Никогда еще я не испытывала такой потребности в маленькой чашечке итальянского кофе. Пройдя по проходу, мы свернули в коридор, заказали кофе и присели за маленький столик. Мы не могли наговориться — не о Дике: его имя не упомянула ни Сьюзен, ни я; мы обсуждали экспозицию, привезенную ею в Италию, и сошлись во мнении, что художественная выставка в «Арте контемпоранео» уникальна. Сьюзен с вниманием слушала, что говорю я, и держалась со мной как с равной. Наконец разговор зашел об арттурне Йена. Сьюзен очень оживилась и похвалила его работы и творческую концепцию. Я искренне разделяла ее восхищение: по-прежнему не до конца понимая творчество Йена, я чувствовала — оно стало мне гораздо ближе. Я очень зауважала Йена в последние месяцы и не сомневалась, что и впредь буду относиться к нему с определенным пиететом.
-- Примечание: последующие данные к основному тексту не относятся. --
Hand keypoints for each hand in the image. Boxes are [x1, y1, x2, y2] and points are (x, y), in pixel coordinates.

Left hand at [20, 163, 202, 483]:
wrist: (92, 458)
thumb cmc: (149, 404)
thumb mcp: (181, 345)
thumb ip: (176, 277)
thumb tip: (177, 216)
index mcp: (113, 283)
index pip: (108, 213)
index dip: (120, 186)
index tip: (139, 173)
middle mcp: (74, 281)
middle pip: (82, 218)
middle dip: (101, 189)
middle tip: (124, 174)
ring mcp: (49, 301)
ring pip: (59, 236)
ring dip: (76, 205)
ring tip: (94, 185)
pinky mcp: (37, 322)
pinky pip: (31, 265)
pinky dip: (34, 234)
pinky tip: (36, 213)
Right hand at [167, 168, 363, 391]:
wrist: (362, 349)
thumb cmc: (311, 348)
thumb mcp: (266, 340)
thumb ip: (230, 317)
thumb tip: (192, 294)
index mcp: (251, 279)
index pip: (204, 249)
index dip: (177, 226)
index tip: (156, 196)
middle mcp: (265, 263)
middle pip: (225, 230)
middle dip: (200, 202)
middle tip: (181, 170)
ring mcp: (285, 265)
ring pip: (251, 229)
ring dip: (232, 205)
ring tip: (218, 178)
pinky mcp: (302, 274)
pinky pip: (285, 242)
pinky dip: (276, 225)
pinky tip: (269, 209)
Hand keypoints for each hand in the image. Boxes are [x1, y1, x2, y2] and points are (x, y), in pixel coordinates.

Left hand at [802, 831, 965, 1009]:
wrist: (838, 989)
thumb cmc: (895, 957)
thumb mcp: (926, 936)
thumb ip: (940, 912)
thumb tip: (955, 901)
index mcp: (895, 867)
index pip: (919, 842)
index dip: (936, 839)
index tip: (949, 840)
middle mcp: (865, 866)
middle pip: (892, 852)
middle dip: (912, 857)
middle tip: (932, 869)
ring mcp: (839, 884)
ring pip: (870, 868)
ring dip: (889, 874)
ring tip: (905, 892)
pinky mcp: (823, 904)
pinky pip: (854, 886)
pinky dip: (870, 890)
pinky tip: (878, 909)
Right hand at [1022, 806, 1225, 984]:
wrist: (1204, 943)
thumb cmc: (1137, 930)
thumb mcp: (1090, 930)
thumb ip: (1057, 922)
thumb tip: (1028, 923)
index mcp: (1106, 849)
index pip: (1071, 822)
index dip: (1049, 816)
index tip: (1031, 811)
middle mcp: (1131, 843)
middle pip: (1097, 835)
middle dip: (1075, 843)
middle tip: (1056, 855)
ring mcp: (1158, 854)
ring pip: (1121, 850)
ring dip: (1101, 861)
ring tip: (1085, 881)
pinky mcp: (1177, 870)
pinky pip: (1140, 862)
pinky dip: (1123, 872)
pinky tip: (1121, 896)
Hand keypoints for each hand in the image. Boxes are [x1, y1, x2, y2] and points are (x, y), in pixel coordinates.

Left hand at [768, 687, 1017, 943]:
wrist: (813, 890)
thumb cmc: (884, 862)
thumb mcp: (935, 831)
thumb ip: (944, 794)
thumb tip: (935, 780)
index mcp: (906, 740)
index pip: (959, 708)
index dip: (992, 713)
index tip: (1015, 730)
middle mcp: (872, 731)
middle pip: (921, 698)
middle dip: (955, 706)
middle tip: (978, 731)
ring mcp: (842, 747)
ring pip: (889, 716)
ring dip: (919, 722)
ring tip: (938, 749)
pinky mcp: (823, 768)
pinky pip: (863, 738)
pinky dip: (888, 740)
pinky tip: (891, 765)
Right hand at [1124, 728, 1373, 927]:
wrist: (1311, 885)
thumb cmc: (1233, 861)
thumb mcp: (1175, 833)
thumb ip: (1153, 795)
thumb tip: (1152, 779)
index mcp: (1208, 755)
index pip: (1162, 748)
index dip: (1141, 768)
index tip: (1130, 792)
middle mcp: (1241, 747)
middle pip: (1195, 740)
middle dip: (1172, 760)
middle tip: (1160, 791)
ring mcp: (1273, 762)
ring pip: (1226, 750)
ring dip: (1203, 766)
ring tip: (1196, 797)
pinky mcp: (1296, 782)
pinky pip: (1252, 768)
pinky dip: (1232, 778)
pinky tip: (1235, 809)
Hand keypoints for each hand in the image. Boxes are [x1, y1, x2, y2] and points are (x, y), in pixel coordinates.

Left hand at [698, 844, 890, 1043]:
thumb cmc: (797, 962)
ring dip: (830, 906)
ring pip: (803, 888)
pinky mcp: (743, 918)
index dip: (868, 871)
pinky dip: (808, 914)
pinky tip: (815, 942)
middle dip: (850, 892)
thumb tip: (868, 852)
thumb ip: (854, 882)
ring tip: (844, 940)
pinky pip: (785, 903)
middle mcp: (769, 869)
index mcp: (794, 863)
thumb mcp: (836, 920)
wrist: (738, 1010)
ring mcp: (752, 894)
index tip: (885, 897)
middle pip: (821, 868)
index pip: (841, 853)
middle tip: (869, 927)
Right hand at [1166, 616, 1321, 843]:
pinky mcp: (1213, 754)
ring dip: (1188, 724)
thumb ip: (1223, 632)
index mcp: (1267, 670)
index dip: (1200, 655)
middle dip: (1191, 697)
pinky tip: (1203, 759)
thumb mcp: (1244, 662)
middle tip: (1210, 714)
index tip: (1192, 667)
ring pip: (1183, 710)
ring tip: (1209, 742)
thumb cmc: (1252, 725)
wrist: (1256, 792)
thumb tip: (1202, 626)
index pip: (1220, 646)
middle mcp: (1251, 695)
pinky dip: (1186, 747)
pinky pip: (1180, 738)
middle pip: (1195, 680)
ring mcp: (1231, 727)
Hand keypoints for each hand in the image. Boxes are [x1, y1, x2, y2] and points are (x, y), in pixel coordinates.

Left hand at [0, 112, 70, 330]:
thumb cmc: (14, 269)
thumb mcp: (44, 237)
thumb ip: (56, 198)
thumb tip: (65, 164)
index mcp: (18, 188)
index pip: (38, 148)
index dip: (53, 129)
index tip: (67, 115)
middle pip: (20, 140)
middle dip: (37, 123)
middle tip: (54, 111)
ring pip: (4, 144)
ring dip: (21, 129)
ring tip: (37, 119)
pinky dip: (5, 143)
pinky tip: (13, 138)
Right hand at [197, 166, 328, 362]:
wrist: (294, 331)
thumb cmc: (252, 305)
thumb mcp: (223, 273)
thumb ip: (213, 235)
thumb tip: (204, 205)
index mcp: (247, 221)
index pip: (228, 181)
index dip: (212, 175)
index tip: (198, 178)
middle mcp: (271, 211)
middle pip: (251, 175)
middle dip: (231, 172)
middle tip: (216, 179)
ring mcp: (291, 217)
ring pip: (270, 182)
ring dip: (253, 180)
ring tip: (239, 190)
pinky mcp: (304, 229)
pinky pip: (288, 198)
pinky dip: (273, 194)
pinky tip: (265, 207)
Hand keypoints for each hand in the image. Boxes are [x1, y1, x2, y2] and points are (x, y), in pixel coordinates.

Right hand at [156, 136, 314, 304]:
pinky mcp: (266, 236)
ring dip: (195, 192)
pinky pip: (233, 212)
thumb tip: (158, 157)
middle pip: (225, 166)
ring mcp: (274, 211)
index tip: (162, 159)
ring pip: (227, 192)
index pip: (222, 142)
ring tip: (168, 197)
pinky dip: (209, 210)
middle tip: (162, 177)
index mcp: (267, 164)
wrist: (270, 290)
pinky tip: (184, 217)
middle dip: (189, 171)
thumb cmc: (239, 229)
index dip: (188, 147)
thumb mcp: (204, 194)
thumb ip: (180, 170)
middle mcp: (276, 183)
Наш кофейный перерыв подошел к концу: выставка открывалась после сиесты. В проходах между павильонами появились люди, и мы поднялись, чтобы разойтись. Попрощавшись, я зашагала на свое рабочее место, причем меня не покидало чувство, что мы со Сьюзен Ментон еще встретимся.
Глава 23
Любовь на всю жизнь
Некоторые города действительно заставляют сердце замереть, особенно если туда нужно добираться самолетом.
Энди Уорхол
В течение второй недели выставки две скульптуры Йена купили. Я предусмотрительно заходила к Сьюзен не слишком часто, чтобы это не выглядело как заигрывание с врагом. Хотя мне практически не с кем было перемолвиться словом, неделя оказалась одной из лучших в моей жизни, потому что я влюбилась в Рим.
Теплая погода благоприятствовала прогулкам, и я подолгу бродила по Вечному городу. Узкие улочки Трастевере выводили меня к мосту, по которому я переходила на другой берег реки, попадая в суматоху Кампо-дель-Фьори, поднималась по огромной лестнице на площади Испании проведать скульптуру Йена и отправлялась гулять по живописному парку виллы Боргезе.
Каждый вечер, выходя с выставки, я ехала в город на автобусе, всякий раз сходя на разных остановках и везде обнаруживая что-нибудь потрясающее. Я обедала в ресторанах, о которых читала, или просто заходила в миленькую тратторию, совершенно не боясь пополнеть, — итальянская кухня удивительно вкусная, к тому же в Вечном городе кажется неприлично суетным думать о чем-то столь тривиальном, как собственный вес. С наслаждением проводя время в Риме, я сделала открытие — оказывается, можно прекрасно развлекаться без компании, самостоятельно.
Я преспокойно ходила в рестораны одна. В Нью-Йорке я всегда жалела людей, жующих ужин в одиночестве. В Лондоне боялась попробовать. Но в Риме очень полюбила сидеть и разглядывать посетителей ресторана или гулять по улицам, пытаясь связывать в предложения слова и фразы, оставшиеся в памяти из курса Берлица или услышанные в городе.
После отъезда Дика я не вернулась в «Хасслер» — в новом жилище мне нравилось все, за исключением Лючии. Я узнала, что Трастевере считается модным и престижным районом, «хотя и тут не без героиновых наркоманов на улицах». Мне импонировал богемный, совсем не туристический район. Я влюбилась в узкие улочки Трастевере — казалось, современные дороги с оживленным движением и толпами людей находятся за много миль отсюда. Мне нравился бар «Омбре россо», который я проходила, возвращаясь к себе в номер, — там всякий раз одна и та же компания собиралась за одним и тем же столом; посетители пили вино, курили и смеялись. Галерея Гранта Смита тоже находилась в Трастевере, что оказалось просто подарком судьбы на вторую половину нашего пребывания в Риме.